Friday, June 09, 2006

Countdown to 32

Well, where to begin? Today is June 9. Friday. 3 days before I turn 32. Or 65. Again, depending on who you ask or in what frame of mind you catch me in. My big joke is that I am a 65 year old Jew having a nervous breakdown trapped in a ___ year old's body and have been since I was 13 when I had my mid-life crisis and I am now living on borrowed time. Next stop: Chabad House!

Not really funny when you think about it. I was at dinner with my family recently (my parents came to visit) and I made that little joke. My aunt, without missing a beat, chimed in that she was an 18 year old trapped in a 60 year old's body. And, truth be told, she is. At that moment I realized that I had missed a very large part of my life playing "adult" to everyone I have ever known. I was never a teenager and this woman has maintained that state of mind almost her entire life. Now, I don't mean that she is immature or acts like a post-pubescent nihilist. No. She has her moments, but in all she's quite in control of who she is and how she wants to live her life. You have to admire that about her. I don't think I've taken the steps to do so. Why? Don’t know. Actually, that's a lie. I do know, but I don't think I'm going to divulge that here. At least not yet. I can say this though, my world has been one of control. And distance is the best form of control. Cold, a bit. Lonely, at times. But no one's gonna hurt me. Mark my words. No one. That's a lie, it never works.

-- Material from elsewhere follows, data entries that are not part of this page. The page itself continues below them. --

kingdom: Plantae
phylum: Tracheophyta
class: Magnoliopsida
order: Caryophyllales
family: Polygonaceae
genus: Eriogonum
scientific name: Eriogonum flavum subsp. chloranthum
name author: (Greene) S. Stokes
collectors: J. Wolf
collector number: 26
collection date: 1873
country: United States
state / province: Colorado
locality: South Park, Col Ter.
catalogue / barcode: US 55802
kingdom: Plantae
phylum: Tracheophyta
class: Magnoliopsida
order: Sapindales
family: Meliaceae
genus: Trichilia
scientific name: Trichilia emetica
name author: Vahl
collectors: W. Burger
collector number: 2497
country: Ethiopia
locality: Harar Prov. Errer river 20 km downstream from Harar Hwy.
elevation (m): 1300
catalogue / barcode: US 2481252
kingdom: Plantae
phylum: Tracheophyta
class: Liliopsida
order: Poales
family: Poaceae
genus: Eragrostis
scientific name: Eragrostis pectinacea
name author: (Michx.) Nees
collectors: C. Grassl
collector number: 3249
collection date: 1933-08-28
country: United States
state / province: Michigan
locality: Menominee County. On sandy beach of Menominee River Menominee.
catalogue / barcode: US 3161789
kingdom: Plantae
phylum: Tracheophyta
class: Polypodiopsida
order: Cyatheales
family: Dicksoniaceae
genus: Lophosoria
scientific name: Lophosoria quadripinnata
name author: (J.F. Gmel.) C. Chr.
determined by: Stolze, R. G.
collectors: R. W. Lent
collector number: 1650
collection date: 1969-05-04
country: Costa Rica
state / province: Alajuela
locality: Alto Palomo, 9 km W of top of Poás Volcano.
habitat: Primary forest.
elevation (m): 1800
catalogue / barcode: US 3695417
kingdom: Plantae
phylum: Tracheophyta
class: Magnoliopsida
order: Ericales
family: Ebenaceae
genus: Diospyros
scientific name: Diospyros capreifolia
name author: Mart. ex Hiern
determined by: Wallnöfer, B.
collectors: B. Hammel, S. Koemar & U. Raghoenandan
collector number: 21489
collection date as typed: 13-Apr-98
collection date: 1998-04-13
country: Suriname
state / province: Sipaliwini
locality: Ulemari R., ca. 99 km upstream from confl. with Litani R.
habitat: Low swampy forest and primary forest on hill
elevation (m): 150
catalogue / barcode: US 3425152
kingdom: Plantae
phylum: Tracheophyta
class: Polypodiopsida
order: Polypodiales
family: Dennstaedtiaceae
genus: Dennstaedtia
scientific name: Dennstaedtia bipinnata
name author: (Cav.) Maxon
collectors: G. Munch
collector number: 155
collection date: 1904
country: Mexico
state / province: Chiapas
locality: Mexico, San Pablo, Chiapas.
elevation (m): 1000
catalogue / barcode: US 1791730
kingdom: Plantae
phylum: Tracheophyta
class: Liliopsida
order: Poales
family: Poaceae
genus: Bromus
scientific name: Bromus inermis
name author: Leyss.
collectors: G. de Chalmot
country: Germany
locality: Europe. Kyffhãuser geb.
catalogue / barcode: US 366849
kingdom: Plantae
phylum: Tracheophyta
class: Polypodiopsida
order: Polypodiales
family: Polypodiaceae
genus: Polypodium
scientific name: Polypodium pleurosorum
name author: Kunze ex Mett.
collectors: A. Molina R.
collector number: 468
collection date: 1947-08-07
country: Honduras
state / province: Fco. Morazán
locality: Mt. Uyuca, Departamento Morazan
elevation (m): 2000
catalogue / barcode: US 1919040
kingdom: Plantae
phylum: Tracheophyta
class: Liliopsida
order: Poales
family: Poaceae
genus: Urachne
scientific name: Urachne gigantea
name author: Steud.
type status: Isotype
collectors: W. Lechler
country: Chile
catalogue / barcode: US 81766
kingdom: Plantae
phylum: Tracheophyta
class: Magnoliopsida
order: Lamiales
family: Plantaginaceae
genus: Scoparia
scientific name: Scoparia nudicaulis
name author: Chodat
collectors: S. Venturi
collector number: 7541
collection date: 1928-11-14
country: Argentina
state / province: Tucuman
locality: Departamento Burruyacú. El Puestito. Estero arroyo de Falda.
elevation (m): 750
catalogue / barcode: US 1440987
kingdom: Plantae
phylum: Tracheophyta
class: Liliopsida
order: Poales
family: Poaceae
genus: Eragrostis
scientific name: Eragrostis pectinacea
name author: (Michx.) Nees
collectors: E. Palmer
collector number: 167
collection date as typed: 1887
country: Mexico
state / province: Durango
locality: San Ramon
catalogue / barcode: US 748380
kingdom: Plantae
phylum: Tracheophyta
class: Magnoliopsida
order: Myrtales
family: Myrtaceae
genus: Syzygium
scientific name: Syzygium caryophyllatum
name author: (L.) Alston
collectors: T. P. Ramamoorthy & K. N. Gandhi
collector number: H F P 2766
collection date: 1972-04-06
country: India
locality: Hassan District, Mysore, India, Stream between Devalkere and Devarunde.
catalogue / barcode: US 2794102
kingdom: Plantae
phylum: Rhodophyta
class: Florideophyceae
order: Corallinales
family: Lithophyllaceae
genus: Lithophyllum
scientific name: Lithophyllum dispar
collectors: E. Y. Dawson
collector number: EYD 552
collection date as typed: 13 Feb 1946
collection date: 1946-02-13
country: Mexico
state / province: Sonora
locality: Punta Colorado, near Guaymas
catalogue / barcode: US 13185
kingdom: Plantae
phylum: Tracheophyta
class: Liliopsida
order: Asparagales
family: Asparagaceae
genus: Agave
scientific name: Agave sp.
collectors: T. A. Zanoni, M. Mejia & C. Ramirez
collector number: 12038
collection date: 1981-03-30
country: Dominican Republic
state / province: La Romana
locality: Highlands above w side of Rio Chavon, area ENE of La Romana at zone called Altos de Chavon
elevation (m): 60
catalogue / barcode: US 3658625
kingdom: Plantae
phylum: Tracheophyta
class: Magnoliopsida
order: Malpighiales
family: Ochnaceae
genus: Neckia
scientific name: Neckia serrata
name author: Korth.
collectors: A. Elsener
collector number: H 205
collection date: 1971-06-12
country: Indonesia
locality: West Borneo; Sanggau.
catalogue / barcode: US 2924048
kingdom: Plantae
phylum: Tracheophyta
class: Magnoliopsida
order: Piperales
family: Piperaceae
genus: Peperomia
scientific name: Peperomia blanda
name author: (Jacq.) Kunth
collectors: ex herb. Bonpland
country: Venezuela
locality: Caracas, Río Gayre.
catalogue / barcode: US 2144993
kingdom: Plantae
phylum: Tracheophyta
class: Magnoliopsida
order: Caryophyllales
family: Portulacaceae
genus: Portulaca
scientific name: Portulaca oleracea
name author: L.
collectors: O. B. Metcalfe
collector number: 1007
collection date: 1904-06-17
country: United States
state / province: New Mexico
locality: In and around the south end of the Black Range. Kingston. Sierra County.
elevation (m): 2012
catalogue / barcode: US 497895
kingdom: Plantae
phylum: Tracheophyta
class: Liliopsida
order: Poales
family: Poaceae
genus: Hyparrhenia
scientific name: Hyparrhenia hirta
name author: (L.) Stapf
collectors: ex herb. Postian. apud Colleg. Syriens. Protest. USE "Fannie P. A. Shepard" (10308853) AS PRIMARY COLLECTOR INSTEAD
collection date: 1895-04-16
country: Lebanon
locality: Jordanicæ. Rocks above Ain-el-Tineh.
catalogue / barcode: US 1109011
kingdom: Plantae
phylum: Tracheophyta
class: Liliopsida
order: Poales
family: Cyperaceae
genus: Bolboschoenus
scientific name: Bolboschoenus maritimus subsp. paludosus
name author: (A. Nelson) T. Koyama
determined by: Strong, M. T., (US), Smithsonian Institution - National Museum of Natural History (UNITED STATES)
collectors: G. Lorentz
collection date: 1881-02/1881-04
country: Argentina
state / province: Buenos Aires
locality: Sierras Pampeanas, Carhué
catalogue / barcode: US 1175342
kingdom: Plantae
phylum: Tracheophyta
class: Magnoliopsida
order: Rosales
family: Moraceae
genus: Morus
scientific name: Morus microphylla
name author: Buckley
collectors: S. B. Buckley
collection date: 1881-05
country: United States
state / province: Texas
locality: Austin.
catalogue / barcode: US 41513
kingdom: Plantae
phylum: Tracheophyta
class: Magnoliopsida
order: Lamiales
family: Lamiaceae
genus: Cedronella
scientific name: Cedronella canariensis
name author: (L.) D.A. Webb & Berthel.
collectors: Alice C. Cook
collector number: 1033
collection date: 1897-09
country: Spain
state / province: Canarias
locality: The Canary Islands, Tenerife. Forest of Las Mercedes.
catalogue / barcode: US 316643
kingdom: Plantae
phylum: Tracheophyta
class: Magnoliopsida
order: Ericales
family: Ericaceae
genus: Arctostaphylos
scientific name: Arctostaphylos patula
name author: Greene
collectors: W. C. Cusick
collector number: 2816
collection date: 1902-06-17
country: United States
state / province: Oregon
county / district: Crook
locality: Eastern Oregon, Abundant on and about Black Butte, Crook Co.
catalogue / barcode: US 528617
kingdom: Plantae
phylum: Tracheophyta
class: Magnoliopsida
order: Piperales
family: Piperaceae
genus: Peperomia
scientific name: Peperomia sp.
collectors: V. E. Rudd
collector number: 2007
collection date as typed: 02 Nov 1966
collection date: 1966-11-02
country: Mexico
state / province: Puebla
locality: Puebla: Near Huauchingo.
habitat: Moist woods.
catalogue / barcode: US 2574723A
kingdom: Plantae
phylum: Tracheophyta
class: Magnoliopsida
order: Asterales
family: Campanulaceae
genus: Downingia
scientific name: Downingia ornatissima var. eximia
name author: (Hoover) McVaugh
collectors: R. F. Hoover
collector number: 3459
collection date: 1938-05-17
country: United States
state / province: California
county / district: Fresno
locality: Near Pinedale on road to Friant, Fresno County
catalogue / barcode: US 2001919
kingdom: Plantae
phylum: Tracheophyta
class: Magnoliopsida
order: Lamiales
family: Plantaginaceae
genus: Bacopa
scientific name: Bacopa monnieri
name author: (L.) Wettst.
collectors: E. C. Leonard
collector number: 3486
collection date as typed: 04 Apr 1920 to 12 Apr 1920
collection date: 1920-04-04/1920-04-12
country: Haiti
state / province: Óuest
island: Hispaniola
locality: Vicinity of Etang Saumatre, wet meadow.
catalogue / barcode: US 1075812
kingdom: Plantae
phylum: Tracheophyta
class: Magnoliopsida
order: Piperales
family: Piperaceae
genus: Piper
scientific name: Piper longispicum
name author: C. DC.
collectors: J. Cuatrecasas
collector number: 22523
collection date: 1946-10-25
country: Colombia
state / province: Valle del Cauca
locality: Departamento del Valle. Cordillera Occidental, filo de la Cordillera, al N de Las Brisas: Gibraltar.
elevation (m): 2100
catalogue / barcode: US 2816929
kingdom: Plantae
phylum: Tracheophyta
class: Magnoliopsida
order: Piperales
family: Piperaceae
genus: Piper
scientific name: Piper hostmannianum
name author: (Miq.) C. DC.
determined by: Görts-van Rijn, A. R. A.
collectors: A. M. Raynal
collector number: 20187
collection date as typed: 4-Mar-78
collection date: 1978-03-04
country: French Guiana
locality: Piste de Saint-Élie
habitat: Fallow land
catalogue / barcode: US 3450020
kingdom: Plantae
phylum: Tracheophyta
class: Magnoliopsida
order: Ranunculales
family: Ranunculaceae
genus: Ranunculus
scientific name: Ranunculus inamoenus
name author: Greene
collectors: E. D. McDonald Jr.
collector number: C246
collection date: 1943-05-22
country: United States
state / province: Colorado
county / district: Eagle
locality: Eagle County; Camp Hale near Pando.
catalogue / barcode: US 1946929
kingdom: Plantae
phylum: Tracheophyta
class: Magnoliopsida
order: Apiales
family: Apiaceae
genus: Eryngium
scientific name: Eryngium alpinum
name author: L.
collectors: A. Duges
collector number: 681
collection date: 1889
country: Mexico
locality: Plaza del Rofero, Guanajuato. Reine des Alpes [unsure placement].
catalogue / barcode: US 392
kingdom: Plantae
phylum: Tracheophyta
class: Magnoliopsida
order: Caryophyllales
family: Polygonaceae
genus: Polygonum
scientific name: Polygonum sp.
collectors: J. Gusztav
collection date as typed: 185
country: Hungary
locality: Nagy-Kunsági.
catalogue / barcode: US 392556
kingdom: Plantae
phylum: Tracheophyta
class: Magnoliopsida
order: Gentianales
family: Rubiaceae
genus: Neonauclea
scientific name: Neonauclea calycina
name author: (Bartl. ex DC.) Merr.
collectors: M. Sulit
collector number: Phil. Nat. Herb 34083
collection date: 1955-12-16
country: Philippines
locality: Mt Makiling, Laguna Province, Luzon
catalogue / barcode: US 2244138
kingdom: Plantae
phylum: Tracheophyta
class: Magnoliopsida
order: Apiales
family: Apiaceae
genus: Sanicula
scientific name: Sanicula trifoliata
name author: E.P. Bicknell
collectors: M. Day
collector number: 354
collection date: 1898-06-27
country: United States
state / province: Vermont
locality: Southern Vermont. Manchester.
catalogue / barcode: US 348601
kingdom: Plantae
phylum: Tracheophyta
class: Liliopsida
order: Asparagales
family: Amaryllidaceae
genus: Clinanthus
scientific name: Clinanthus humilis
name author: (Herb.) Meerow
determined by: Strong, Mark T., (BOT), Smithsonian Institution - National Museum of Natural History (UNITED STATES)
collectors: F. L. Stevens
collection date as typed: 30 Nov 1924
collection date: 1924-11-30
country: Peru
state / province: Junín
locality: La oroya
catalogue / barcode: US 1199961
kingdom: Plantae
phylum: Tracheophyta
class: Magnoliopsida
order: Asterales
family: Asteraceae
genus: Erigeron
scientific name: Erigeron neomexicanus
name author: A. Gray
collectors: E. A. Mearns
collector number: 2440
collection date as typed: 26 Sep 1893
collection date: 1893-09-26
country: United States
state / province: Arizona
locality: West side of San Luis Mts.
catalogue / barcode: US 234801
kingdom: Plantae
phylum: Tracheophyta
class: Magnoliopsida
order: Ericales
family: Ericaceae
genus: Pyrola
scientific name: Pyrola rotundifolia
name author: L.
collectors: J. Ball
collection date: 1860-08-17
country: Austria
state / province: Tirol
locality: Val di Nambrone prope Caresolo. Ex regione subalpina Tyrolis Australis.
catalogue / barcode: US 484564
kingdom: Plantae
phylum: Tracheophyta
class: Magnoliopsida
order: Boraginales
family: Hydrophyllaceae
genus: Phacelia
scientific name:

But back to the point, if there ever was one. 32 in 3 days. My mother and father were both board certified medical doctors by the time they were 30. My brother was working full time with a wife and 2 children by the time he was 30. Any mathematician worth his salt has made a major discovery in his chosen field before he was 30. Hell, Jesus was on his way to be lionized as the king of men by the time he was 30. So what have I accomplished? Good question. But, in the end, it's not about the outward expression of ones life, it's about what he has accomplished for himself. Right? In a perfect world yes. To the repressed middle class that cares about the greenness of their lawns and the annual paycheck with benefits being higher than the neighbors it matter only what one can touch, what one can see. To quote the play I'm in "you are possessed by the tangible, that's your Dybuuk." But this isn't a diatribe on the middle class. Don't worry, that's coming.

3 days to 32. I have no plans. My friends keep asking me what we're going to do. I have no answer. In fact I wouldn't even know where to start with planning. I have some ideas of what I'd like to do, but who really has time to do the things they say they want to do for themselves? I'm pretty sure I'll be working late and rehearsing scenes on my birthday. Hopefully, I'll get a phone call or two from a couple of my friends and call it a day. I don't mean to sound all depressive or weak or pathetic or the lot. In fact I feel none of those. Controlling one's life to be ever-so-slightly-distant-yet-with-the-appearancy-of-being-warm takes a lot of energy. Ok, fine I'm not that, but sounds fun doesn't it.

Well, here's where I sign off for the night wondering a) if this has made any sense, b) if I come across as a pathetic self-hater (which I am not, damn it!) and, most importantly, c) wondering if anyone even reads this. Now off to feed my neglected cats.

Oh, before I go something mildly poignant: My 30 birthday was spent at a friend's bachelor party in a city I didn't know surrounded by people I didn't know. I drank too much and pretty much ruined any chance I'd have to run for public office. For my 31st birthday a dear friend took up a collection from classmates of mine to send me to a city I kinda know to be with a girl I had only met 2 weeks before at a different friend's wedding - we had hit it off immediately and there was a strong connection. So 32? What's in store? Love? Beauty? A new beginning? Fortune? Fame? The whole package? The real thing? I'll keep you posted.